Assignment —
Pictures are to be omitted; everything else in the data must be transcribed exactly.

Record excerpts —

____________________

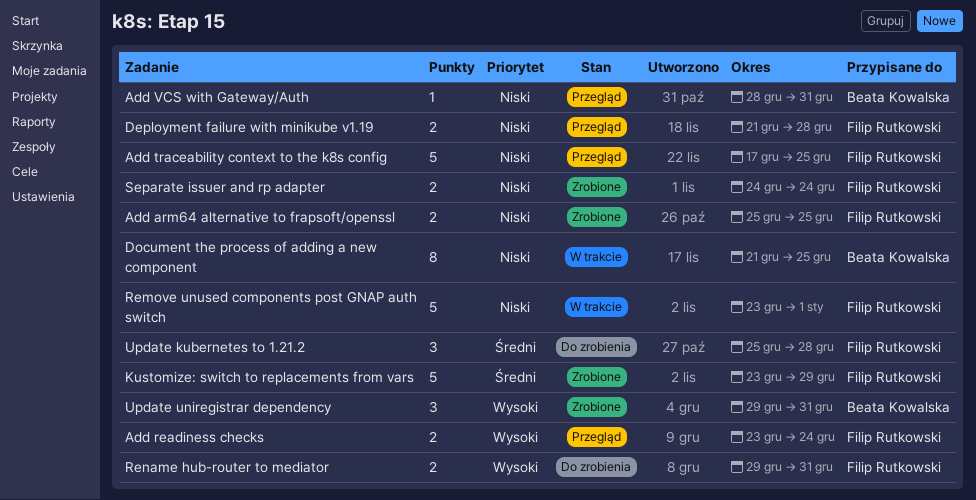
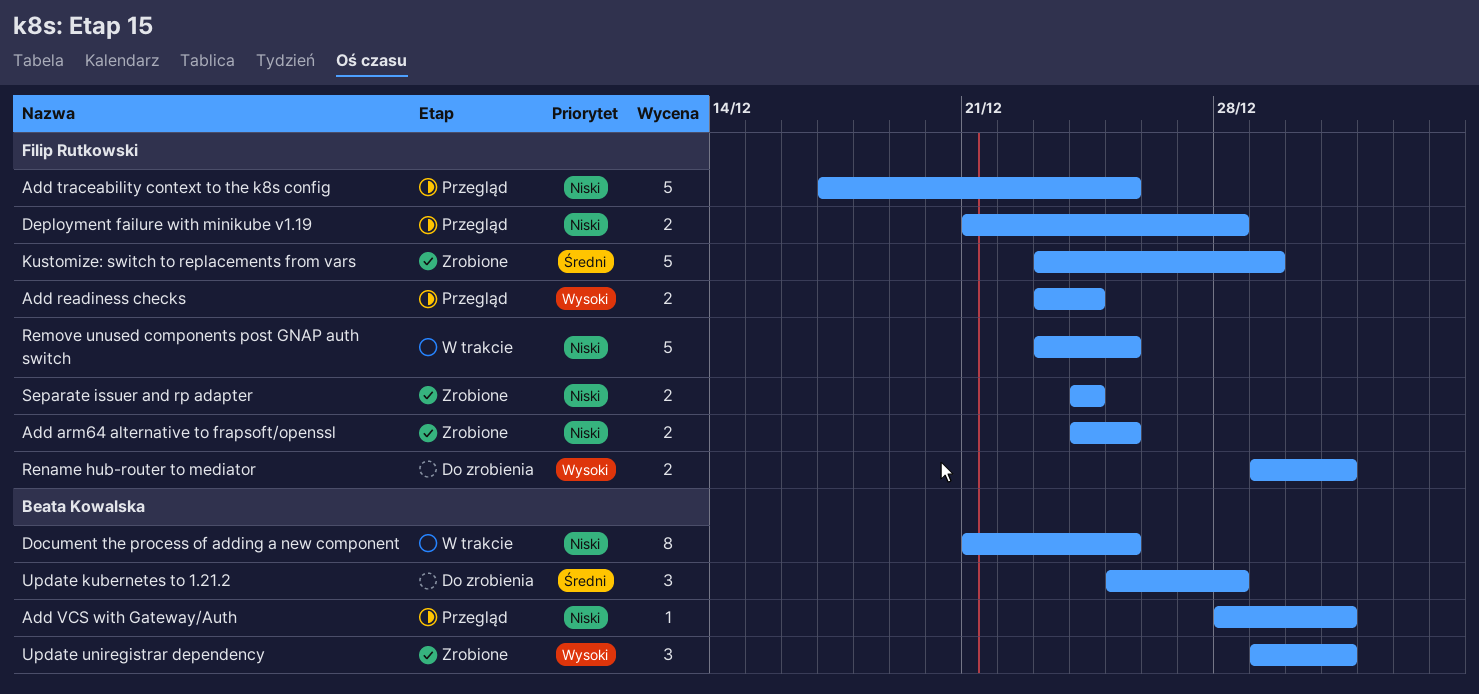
Add arm64 alternative to frapsoft/openssl, start: Dec 25 -> Dec 24
Remove unused components post GNAP auth switch, due: Jan 1 -> Dec 25
Update kubernetes to 1.21.2, owner: Filip Rutkowski -> Beata Kowalska

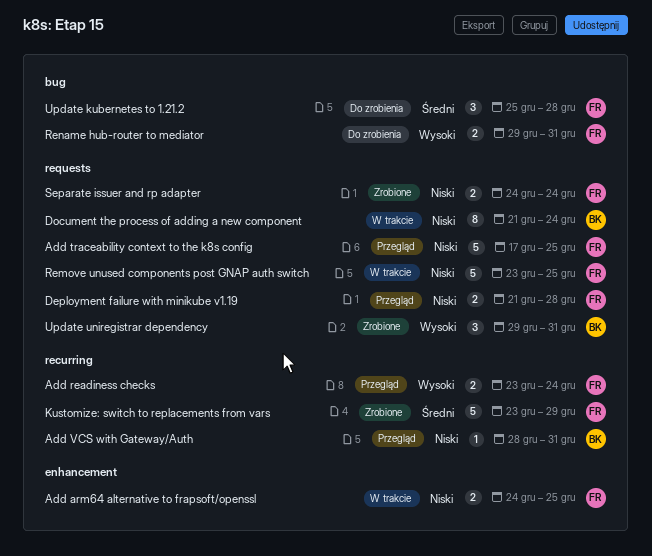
Add arm64 alternative to frapsoft/openssl, status: Zrobione -> W trakcie
Document the process of adding a new component, due: Dec 25 -> Dec 24
Update kubernetes to 1.21.2, owner: Beata Kowalska -> Filip Rutkowski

____________________

Task result —
Add arm64 alternative to frapsoft/openssl, start: Dec 25 -> Dec 24
Remove unused components post GNAP auth switch, due: Jan 1 -> Dec 25
Update kubernetes to 1.21.2, owner: Filip Rutkowski -> Beata Kowalska

Add arm64 alternative to frapsoft/openssl, status: Zrobione -> W trakcie
Document the process of adding a new component, due: Dec 25 -> Dec 24
Update kubernetes to 1.21.2, owner: Beata Kowalska -> Filip Rutkowski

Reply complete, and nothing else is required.